**WHAT YOU SHOULD DO:** Please copy every record exactly as it is written.

**GIVEN DATA:**
==================================================
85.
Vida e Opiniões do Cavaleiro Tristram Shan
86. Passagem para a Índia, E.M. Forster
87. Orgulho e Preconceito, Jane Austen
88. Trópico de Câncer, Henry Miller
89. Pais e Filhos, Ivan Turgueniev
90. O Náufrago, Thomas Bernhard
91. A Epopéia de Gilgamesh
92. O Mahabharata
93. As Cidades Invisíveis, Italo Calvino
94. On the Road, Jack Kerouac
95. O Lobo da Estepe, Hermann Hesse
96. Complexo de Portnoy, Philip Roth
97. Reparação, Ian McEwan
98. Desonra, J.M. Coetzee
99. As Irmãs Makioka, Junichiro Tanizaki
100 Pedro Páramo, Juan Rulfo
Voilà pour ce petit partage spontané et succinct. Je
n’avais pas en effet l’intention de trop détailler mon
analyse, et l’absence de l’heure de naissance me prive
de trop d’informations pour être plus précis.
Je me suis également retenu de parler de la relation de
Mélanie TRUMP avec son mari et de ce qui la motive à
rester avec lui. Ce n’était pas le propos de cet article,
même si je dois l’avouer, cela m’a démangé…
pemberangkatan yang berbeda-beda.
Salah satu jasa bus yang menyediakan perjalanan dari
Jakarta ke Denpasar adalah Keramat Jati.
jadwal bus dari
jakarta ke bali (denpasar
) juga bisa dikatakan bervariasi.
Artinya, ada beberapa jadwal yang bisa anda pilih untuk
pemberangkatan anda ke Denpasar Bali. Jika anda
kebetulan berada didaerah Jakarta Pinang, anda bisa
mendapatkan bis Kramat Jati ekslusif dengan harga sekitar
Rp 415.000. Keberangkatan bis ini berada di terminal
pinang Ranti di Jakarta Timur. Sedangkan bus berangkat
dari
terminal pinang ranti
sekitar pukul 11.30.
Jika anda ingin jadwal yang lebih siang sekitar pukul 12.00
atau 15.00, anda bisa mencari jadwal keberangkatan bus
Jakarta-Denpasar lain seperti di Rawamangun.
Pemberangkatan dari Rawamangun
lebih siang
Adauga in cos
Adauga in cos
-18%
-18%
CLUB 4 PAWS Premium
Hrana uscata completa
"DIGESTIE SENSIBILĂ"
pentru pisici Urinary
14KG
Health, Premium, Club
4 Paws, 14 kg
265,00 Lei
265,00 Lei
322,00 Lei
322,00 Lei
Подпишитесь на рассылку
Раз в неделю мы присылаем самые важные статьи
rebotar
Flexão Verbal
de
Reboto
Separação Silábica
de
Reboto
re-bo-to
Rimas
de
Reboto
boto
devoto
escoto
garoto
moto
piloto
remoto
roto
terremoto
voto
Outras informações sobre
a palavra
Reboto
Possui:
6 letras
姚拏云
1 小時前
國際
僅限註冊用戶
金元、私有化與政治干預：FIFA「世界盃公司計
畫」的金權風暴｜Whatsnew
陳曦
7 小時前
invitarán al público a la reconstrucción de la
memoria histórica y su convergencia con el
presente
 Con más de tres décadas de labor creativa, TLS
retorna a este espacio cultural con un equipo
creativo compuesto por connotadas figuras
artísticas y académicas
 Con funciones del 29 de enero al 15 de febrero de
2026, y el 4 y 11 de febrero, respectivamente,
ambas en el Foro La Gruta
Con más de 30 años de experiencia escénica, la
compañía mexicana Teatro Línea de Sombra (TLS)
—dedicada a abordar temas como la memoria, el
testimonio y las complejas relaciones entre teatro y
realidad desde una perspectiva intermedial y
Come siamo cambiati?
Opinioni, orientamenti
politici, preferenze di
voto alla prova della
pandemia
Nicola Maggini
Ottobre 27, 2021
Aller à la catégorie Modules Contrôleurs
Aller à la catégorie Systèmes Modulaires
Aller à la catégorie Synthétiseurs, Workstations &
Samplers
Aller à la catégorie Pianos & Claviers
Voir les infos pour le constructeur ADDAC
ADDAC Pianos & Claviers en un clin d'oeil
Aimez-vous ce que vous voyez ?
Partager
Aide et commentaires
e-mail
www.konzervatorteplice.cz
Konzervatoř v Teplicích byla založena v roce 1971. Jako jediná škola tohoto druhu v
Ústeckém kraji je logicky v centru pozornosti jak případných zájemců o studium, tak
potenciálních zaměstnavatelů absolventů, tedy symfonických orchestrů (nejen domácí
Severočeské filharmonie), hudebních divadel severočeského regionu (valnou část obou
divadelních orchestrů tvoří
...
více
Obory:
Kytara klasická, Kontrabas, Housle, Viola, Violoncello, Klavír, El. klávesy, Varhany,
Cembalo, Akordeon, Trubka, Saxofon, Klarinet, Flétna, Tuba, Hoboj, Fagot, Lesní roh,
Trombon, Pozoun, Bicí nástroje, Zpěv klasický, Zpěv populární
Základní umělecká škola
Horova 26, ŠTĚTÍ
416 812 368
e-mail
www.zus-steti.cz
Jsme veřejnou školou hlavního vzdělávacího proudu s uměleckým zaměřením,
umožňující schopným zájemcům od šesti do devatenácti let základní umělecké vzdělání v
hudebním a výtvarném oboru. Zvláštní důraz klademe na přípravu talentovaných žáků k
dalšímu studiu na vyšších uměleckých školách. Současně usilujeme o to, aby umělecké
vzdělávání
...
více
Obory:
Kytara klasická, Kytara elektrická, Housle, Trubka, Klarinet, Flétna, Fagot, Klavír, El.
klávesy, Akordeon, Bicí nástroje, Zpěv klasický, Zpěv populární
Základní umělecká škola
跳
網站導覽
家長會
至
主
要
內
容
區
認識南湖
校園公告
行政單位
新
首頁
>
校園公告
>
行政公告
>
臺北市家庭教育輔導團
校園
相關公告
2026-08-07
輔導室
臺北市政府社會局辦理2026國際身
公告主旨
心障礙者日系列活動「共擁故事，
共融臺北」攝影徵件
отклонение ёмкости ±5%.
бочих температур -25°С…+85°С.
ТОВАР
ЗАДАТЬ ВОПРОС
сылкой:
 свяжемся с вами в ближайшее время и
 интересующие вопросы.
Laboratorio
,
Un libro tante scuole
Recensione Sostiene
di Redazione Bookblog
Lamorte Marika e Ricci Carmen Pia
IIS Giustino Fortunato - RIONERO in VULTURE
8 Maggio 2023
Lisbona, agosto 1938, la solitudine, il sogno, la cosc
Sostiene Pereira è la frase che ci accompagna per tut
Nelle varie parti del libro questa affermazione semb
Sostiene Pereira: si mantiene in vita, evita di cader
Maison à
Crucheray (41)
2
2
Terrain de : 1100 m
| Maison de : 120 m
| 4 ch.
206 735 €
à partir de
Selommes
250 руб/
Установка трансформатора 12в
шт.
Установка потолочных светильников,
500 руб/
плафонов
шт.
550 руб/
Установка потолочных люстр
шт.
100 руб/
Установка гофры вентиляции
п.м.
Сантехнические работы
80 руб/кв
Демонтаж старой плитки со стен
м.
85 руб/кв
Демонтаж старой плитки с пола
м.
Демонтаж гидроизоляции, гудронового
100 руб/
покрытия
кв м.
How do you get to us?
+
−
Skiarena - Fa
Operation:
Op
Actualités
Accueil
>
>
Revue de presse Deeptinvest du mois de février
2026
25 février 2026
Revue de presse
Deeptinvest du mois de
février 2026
==================================================
**YOUR RESPONSE:**
85.
Vida e Opiniões do Cavaleiro Tristram Shan
86. Passagem para a Índia, E.M. Forster
87. Orgulho e Preconceito, Jane Austen
88. Trópico de Câncer, Henry Miller
89. Pais e Filhos, Ivan Turgueniev
90. O Náufrago, Thomas Bernhard
91. A Epopéia de Gilgamesh
92. O Mahabharata
93. As Cidades Invisíveis, Italo Calvino
94. On the Road, Jack Kerouac
95. O Lobo da Estepe, Hermann Hesse
96. Complexo de Portnoy, Philip Roth
97. Reparação, Ian McEwan
98. Desonra, J.M. Coetzee
99. As Irmãs Makioka, Junichiro Tanizaki
100 Pedro Páramo, Juan Rulfo
Voilà pour ce petit partage spontané et succinct. Je
n’avais pas en effet l’intention de trop détailler mon
analyse, et l’absence de l’heure de naissance me prive
de trop d’informations pour être plus précis.
Je me suis également retenu de parler de la relation de
Mélanie TRUMP avec son mari et de ce qui la motive à
rester avec lui. Ce n’était pas le propos de cet article,
même si je dois l’avouer, cela m’a démangé…
pemberangkatan yang berbeda-beda.
Salah satu jasa bus yang menyediakan perjalanan dari
Jakarta ke Denpasar adalah Keramat Jati.
jadwal bus dari
jakarta ke bali (denpasar
) juga bisa dikatakan bervariasi.
Artinya, ada beberapa jadwal yang bisa anda pilih untuk
pemberangkatan anda ke Denpasar Bali. Jika anda
kebetulan berada didaerah Jakarta Pinang, anda bisa
mendapatkan bis Kramat Jati ekslusif dengan harga sekitar
Rp 415.000. Keberangkatan bis ini berada di terminal
pinang Ranti di Jakarta Timur. Sedangkan bus berangkat
dari
terminal pinang ranti
sekitar pukul 11.30.
Jika anda ingin jadwal yang lebih siang sekitar pukul 12.00
atau 15.00, anda bisa mencari jadwal keberangkatan bus
Jakarta-Denpasar lain seperti di Rawamangun.
Pemberangkatan dari Rawamangun
lebih siang
Adauga in cos
Adauga in cos
-18%
-18%
CLUB 4 PAWS Premium
Hrana uscata completa
"DIGESTIE SENSIBILĂ"
pentru pisici Urinary
14KG
Health, Premium, Club
4 Paws, 14 kg
265,00 Lei
265,00 Lei
322,00 Lei
322,00 Lei
Подпишитесь на рассылку
Раз в неделю мы присылаем самые важные статьи
rebotar
Flexão Verbal
de
Reboto
Separação Silábica
de
Reboto
re-bo-to
Rimas
de
Reboto
boto
devoto
escoto
garoto
moto
piloto
remoto
roto
terremoto
voto
Outras informações sobre
a palavra
Reboto
Possui:
6 letras
姚拏云
1 小時前
國際
僅限註冊用戶
金元、私有化與政治干預：FIFA「世界盃公司計
畫」的金權風暴｜Whatsnew
陳曦
7 小時前
invitarán al público a la reconstrucción de la
memoria histórica y su convergencia con el
presente
 Con más de tres décadas de labor creativa, TLS
retorna a este espacio cultural con un equipo
creativo compuesto por connotadas figuras
artísticas y académicas
 Con funciones del 29 de enero al 15 de febrero de
2026, y el 4 y 11 de febrero, respectivamente,
ambas en el Foro La Gruta
Con más de 30 años de experiencia escénica, la
compañía mexicana Teatro Línea de Sombra (TLS)
—dedicada a abordar temas como la memoria, el
testimonio y las complejas relaciones entre teatro y
realidad desde una perspectiva intermedial y
Come siamo cambiati?
Opinioni, orientamenti
politici, preferenze di
voto alla prova della
pandemia
Nicola Maggini
Ottobre 27, 2021
Aller à la catégorie Modules Contrôleurs
Aller à la catégorie Systèmes Modulaires
Aller à la catégorie Synthétiseurs, Workstations &
Samplers
Aller à la catégorie Pianos & Claviers
Voir les infos pour le constructeur ADDAC
ADDAC Pianos & Claviers en un clin d'oeil
Aimez-vous ce que vous voyez ?
Partager
Aide et commentaires
e-mail
www.konzervatorteplice.cz
Konzervatoř v Teplicích byla založena v roce 1971. Jako jediná škola tohoto druhu v
Ústeckém kraji je logicky v centru pozornosti jak případných zájemců o studium, tak
potenciálních zaměstnavatelů absolventů, tedy symfonických orchestrů (nejen domácí
Severočeské filharmonie), hudebních divadel severočeského regionu (valnou část obou
divadelních orchestrů tvoří
...
více
Obory:
Kytara klasická, Kontrabas, Housle, Viola, Violoncello, Klavír, El. klávesy, Varhany,
Cembalo, Akordeon, Trubka, Saxofon, Klarinet, Flétna, Tuba, Hoboj, Fagot, Lesní roh,
Trombon, Pozoun, Bicí nástroje, Zpěv klasický, Zpěv populární
Základní umělecká škola
Horova 26, ŠTĚTÍ
416 812 368
e-mail
www.zus-steti.cz
Jsme veřejnou školou hlavního vzdělávacího proudu s uměleckým zaměřením,
umožňující schopným zájemcům od šesti do devatenácti let základní umělecké vzdělání v
hudebním a výtvarném oboru. Zvláštní důraz klademe na přípravu talentovaných žáků k
dalšímu studiu na vyšších uměleckých školách. Současně usilujeme o to, aby umělecké
vzdělávání
...
více
Obory:
Kytara klasická, Kytara elektrická, Housle, Trubka, Klarinet, Flétna, Fagot, Klavír, El.
klávesy, Akordeon, Bicí nástroje, Zpěv klasický, Zpěv populární
Základní umělecká škola
跳
網站導覽
家長會
至
主
要
內
容
區
認識南湖
校園公告
行政單位
新
首頁
>
校園公告
>
行政公告
>
臺北市家庭教育輔導團
校園
相關公告
2026-08-07
輔導室
臺北市政府社會局辦理2026國際身
公告主旨
心障礙者日系列活動「共擁故事，
共融臺北」攝影徵件
отклонение ёмкости ±5%.
бочих температур -25°С…+85°С.
ТОВАР
ЗАДАТЬ ВОПРОС
сылкой:
 свяжемся с вами в ближайшее время и
 интересующие вопросы.
Laboratorio
,
Un libro tante scuole
Recensione Sostiene
di Redazione Bookblog
Lamorte Marika e Ricci Carmen Pia
IIS Giustino Fortunato - RIONERO in VULTURE
8 Maggio 2023
Lisbona, agosto 1938, la solitudine, il sogno, la cosc
Sostiene Pereira è la frase che ci accompagna per tut
Nelle varie parti del libro questa affermazione semb
Sostiene Pereira: si mantiene in vita, evita di cader
Maison à
Crucheray (41)
2
2
Terrain de : 1100 m
| Maison de : 120 m
| 4 ch.
206 735 €
à partir de
Selommes
250 руб/
Установка трансформатора 12в
шт.
Установка потолочных светильников,
500 руб/
плафонов
шт.
550 руб/
Установка потолочных люстр
шт.
100 руб/
Установка гофры вентиляции
п.м.
Сантехнические работы
80 руб/кв
Демонтаж старой плитки со стен
м.
85 руб/кв
Демонтаж старой плитки с пола
м.
Демонтаж гидроизоляции, гудронового
100 руб/
покрытия
кв м.
How do you get to us?
+
−
Skiarena - Fa
Operation:
Op
Actualités
Accueil
>
>
Revue de presse Deeptinvest du mois de février
2026
25 février 2026
Revue de presse
Deeptinvest du mois de
février 2026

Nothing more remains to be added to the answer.